Exercise goal: In the records that follow, find the line containing "right front paw: (138, 480)" and the line containing "left elbow: (386, 613)", then transcribe both and every line between them exactly, omitting pictures.

Stored entries:
:::::

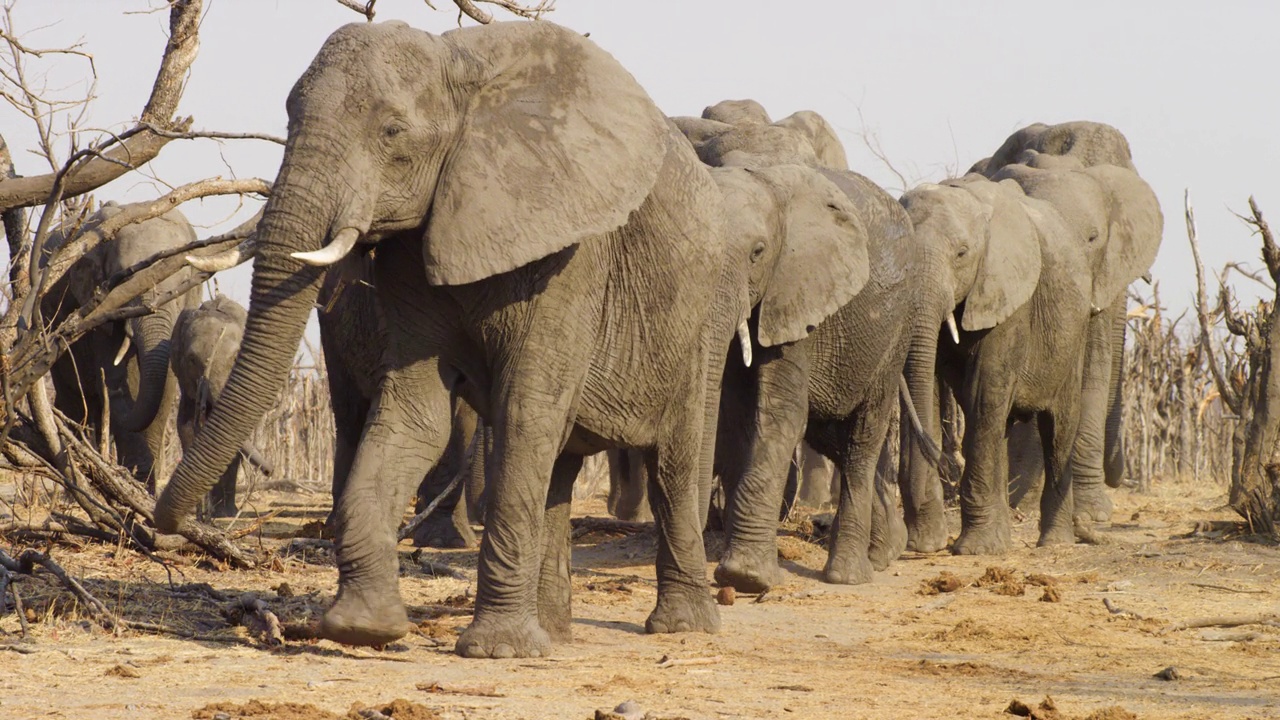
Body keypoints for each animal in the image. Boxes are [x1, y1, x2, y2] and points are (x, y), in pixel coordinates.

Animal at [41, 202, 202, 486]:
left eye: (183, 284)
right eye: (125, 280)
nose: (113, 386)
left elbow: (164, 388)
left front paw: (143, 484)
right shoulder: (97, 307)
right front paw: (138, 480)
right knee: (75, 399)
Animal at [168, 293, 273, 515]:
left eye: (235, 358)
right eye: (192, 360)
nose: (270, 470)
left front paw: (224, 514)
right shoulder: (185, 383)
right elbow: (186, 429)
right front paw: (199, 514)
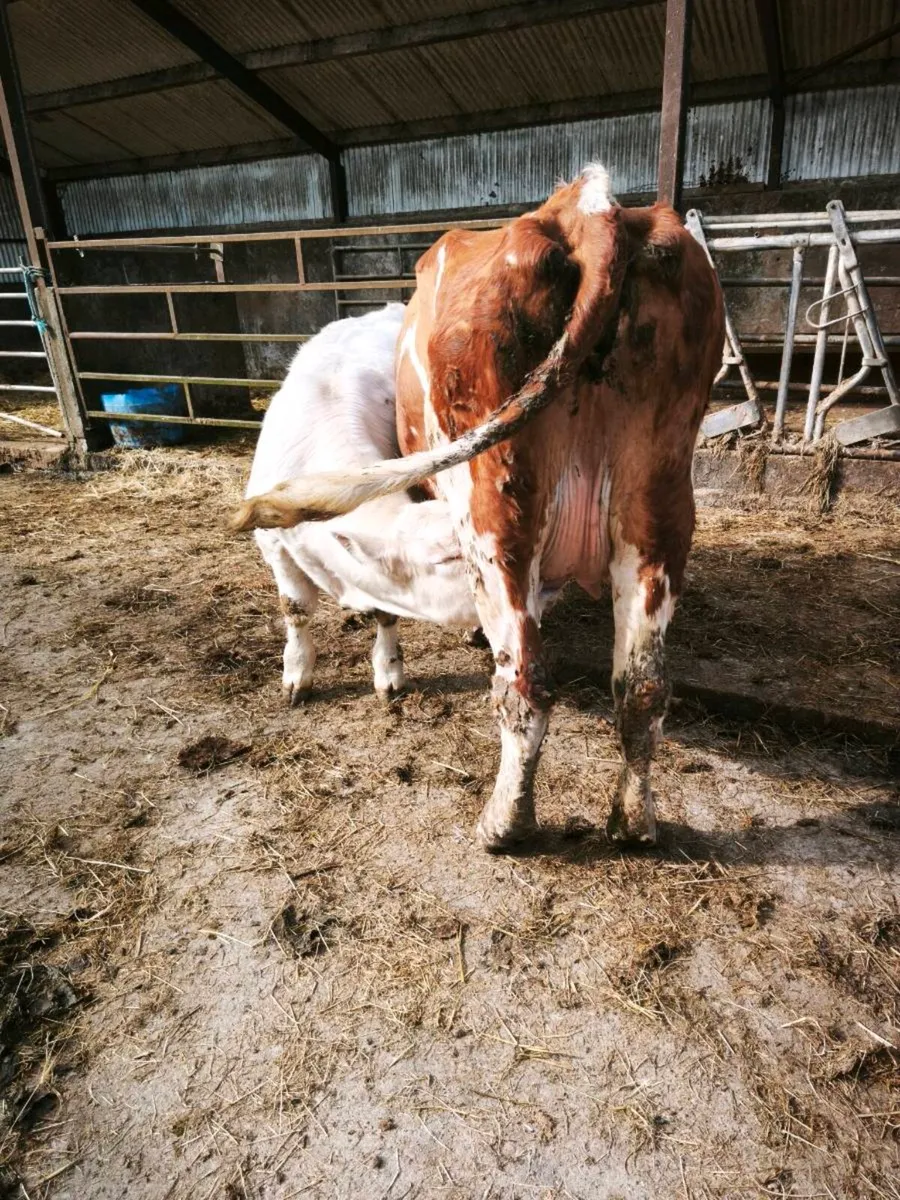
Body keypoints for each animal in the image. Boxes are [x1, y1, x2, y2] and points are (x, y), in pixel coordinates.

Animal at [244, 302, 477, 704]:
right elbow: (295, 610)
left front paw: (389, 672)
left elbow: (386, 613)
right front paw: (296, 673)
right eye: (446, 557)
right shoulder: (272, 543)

:::::

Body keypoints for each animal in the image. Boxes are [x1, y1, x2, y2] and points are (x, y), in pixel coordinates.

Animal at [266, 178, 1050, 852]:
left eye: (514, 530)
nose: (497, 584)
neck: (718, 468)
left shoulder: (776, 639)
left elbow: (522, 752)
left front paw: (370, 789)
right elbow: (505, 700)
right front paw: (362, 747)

:::::

The answer:
right front paw: (138, 480)
right knee: (75, 399)
Animal at [168, 293, 273, 515]:
left eye: (235, 358)
right eye: (192, 360)
nose: (270, 470)
left front paw: (224, 514)
right shoulder: (185, 383)
right elbow: (186, 429)
right front paw: (199, 514)
Body keypoints for each animal in the image. Boxes are [x1, y1, x2, y2] and points are (x, y), in pixel coordinates.

Animal at [244, 302, 477, 704]:
right elbow: (295, 610)
left front paw: (389, 672)
left elbow: (386, 613)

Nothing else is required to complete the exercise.